-- THE DATA --
>>>

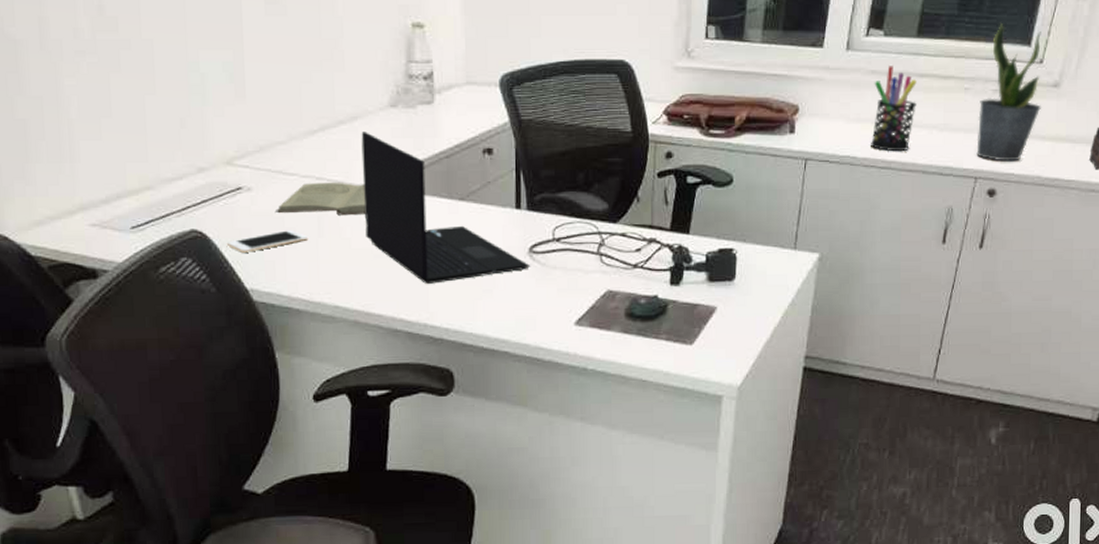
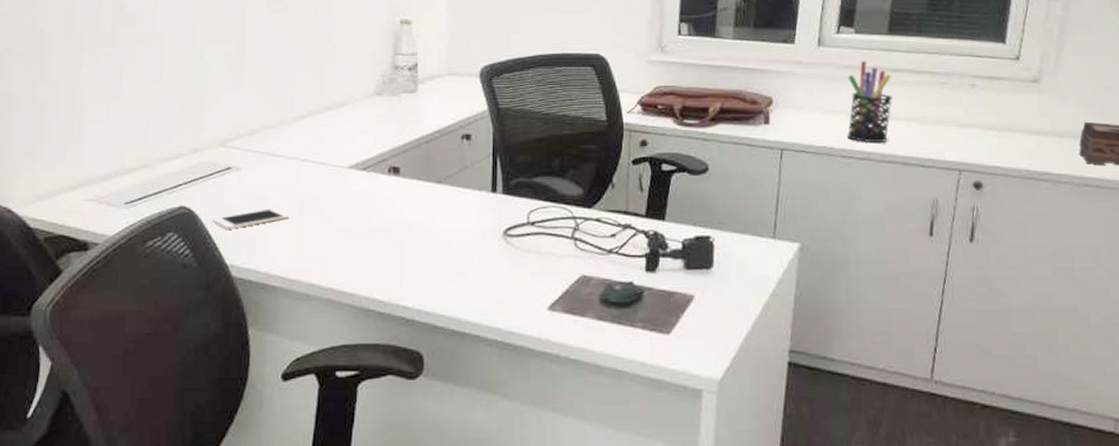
book: present [274,182,366,216] -> none [260,163,348,196]
laptop: present [361,132,531,285] -> none [345,117,505,265]
potted plant: present [976,23,1041,162] -> none [957,22,1022,155]

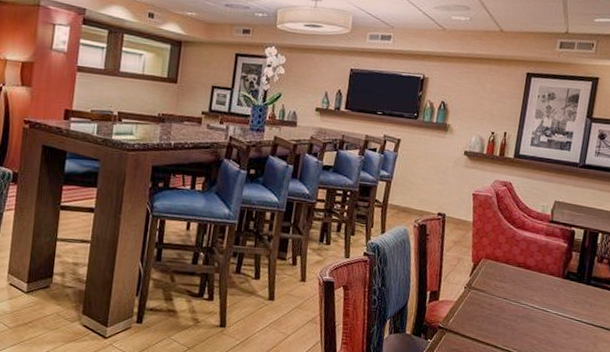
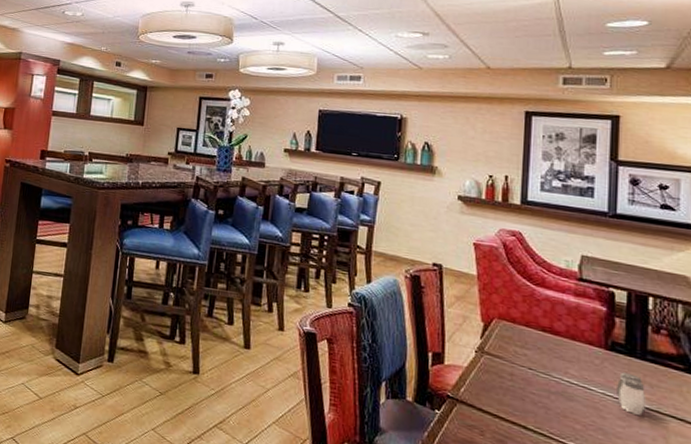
salt and pepper shaker: none [565,295,586,328] -> present [617,372,647,415]

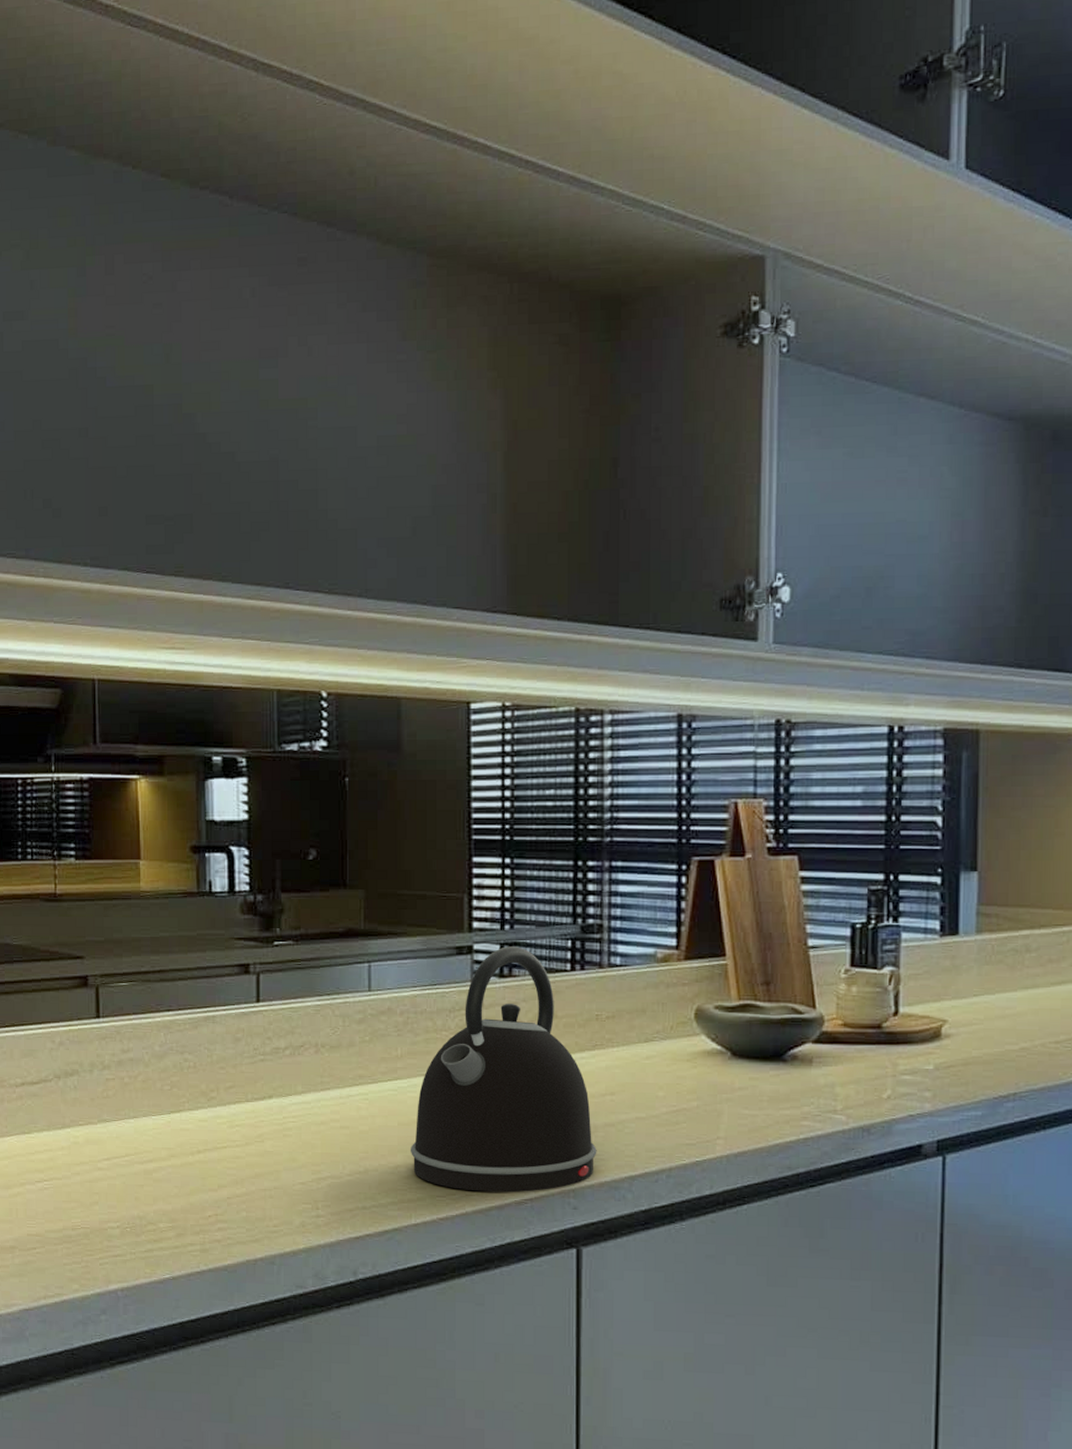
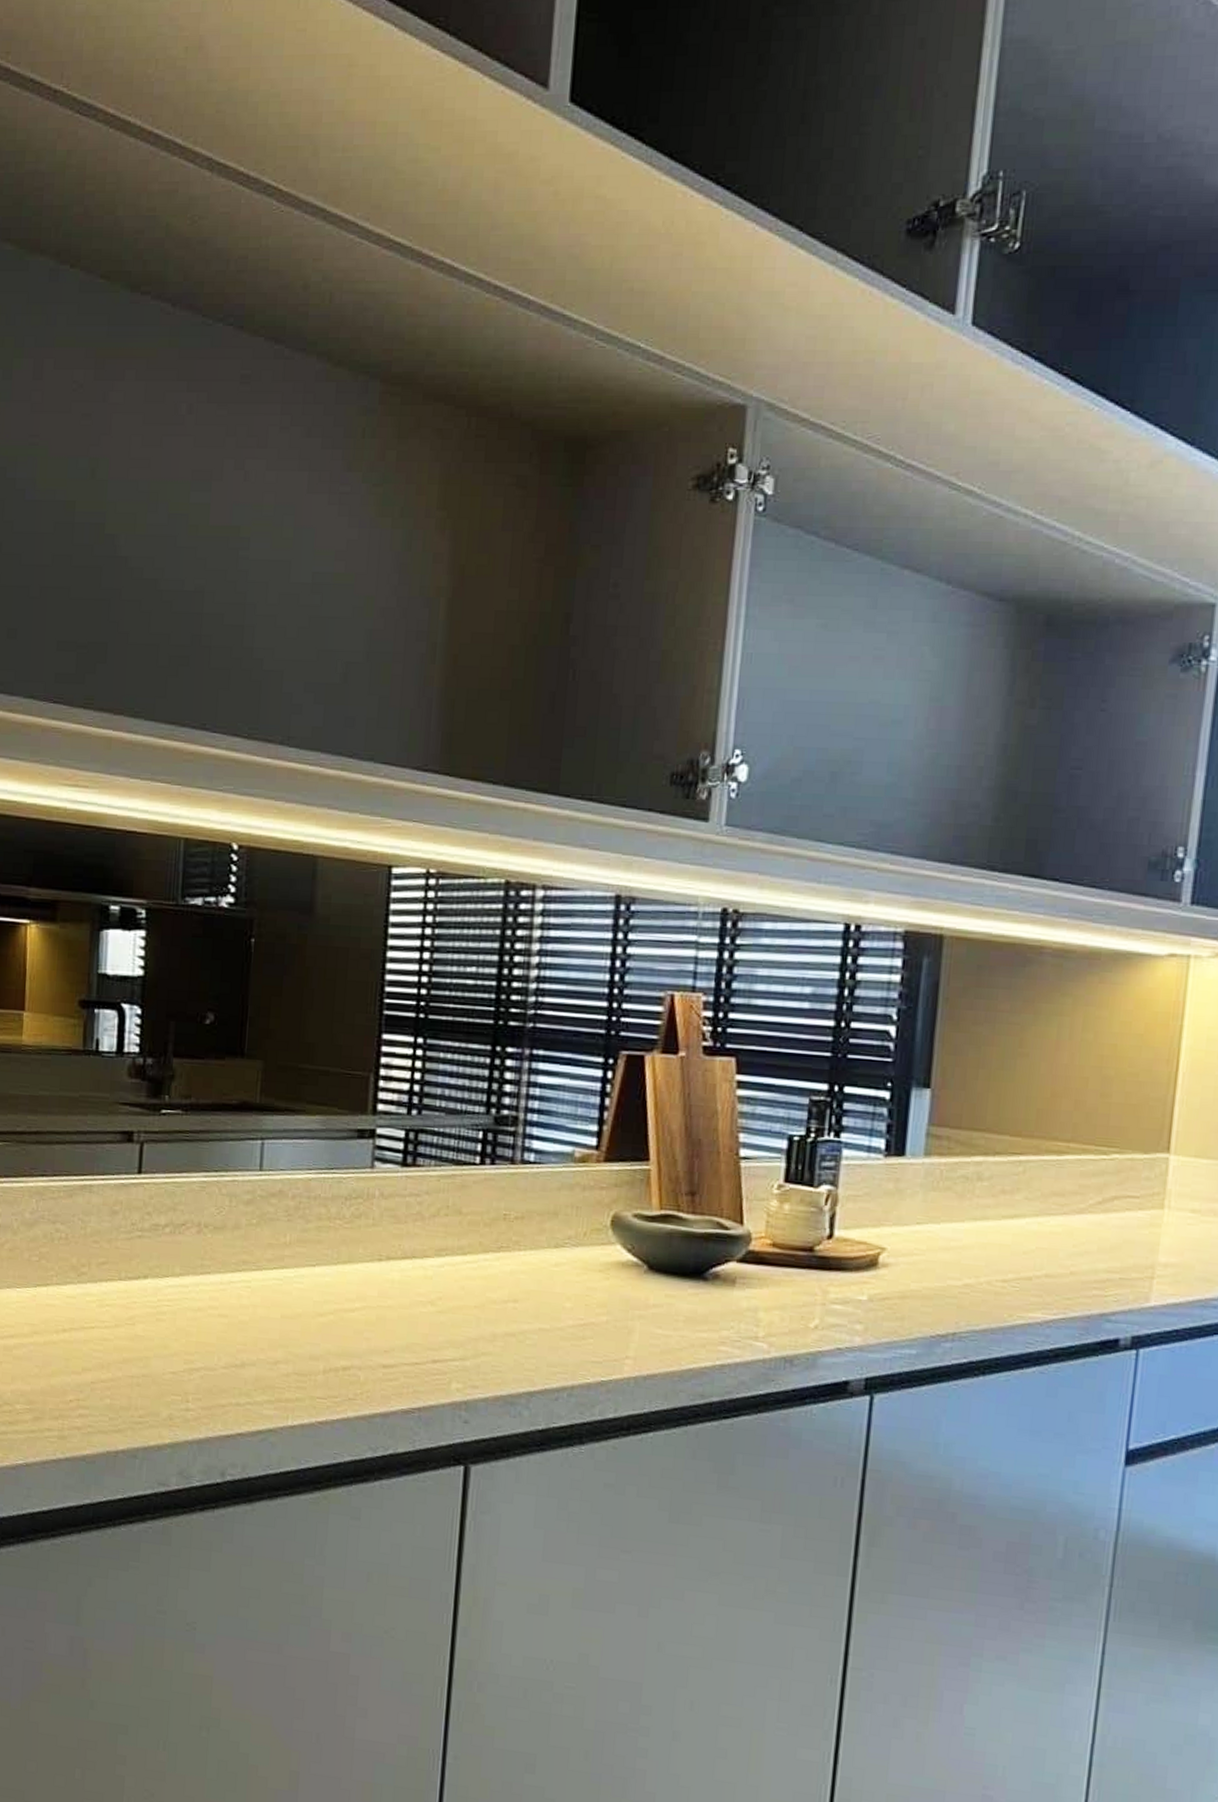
kettle: present [411,946,597,1193] -> none [292,1133,495,1401]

<<<

-- EXERCISE REQUIREMENTS --
Transcribe the listing exactly; skip the pictures.

-- RESULT FOR THIS EXERCISE --
book: present [274,182,366,216] -> none [260,163,348,196]
laptop: present [361,132,531,285] -> none [345,117,505,265]
potted plant: present [976,23,1041,162] -> none [957,22,1022,155]

salt and pepper shaker: none [565,295,586,328] -> present [617,372,647,415]

kettle: present [411,946,597,1193] -> none [292,1133,495,1401]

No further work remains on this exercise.